Ultimately, plans can use audits to identify opportunities for improvement and take plan performance to new heights. 

WHY AUDITS ARE IMPORTANT

Pharmacy benefits for an organization can consist of millions of claims and hundreds of millions of dollars. With multiple groups and complex plan designs, one processing or coding mistake can turn into a huge expense. Any PBM can make mistakes and regular audits provide visibility so they can be corrected. However, audits can do much more. They allow plans to measure PBM performance against the contract. With a thorough claims analysis, audits evaluate every contract component from pricing, discounts and rebates to performance guarantees, plan design, clinical and eligibility. In the most transparent arrangements, plans may have audit privileges down to the claim level for all claims. However, audit rights can vary among PBMs, depending on business model and philosophy. Some may only provide a “claims sample” or small percent of claims and handpicked contracts, which limits visibility into performance and reduces opportunities for improvement.

WHERE TO START

With so many audit components, it may be difficult to decide where to start.
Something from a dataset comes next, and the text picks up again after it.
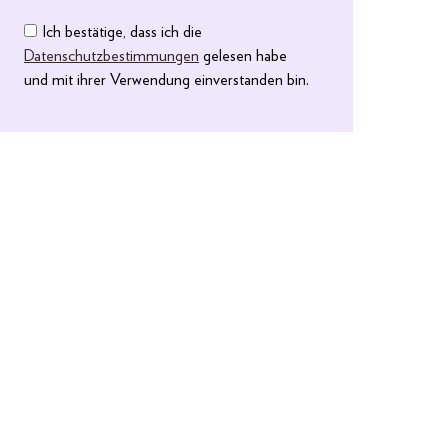
Ich bestätige, dass ich die
Datenschutzbestimmungen
gelesen habe
und mit ihrer Verwendung einverstanden bin.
One of the most important areas is pricing. This involves a thorough review and analysis of what the pharmacy was paid versus what the plan sponsor was billed. In a traditional arrangement, the PBM may take a spread and charge the plan sponsor more than the pharmacy was paid. In a pass-through arrangement, the PBM bills the plan the same price it paid to the pharmacy. This visibility can help plans determine if this is the best arrangement to meet their goals.

HOW TO GET STARTED

To get started with an audit, plans should consider using a reputable third party firm. Typically audits take anywhere from three to six months to complete. Although time and resource intensive, audits can reassure proper performance, identify opportunities for improvement and help recover lost dollars. According to a large consulting firm’s estimate, plans can expect to identify issues with 3-5% of claim costs with the potential to recover 1-2%. On the other hand, with more fine-tuned management plan sponsors may find minimal to no errors.

To sum up, plan sponsors who want to achieve greater transparency and accountability and really rev up their pharmacy benefit plan performance should consider conducting regular audits. This will ensure the PBM’s alignment to their goals and put them in a position to demand higher levels of service and performance.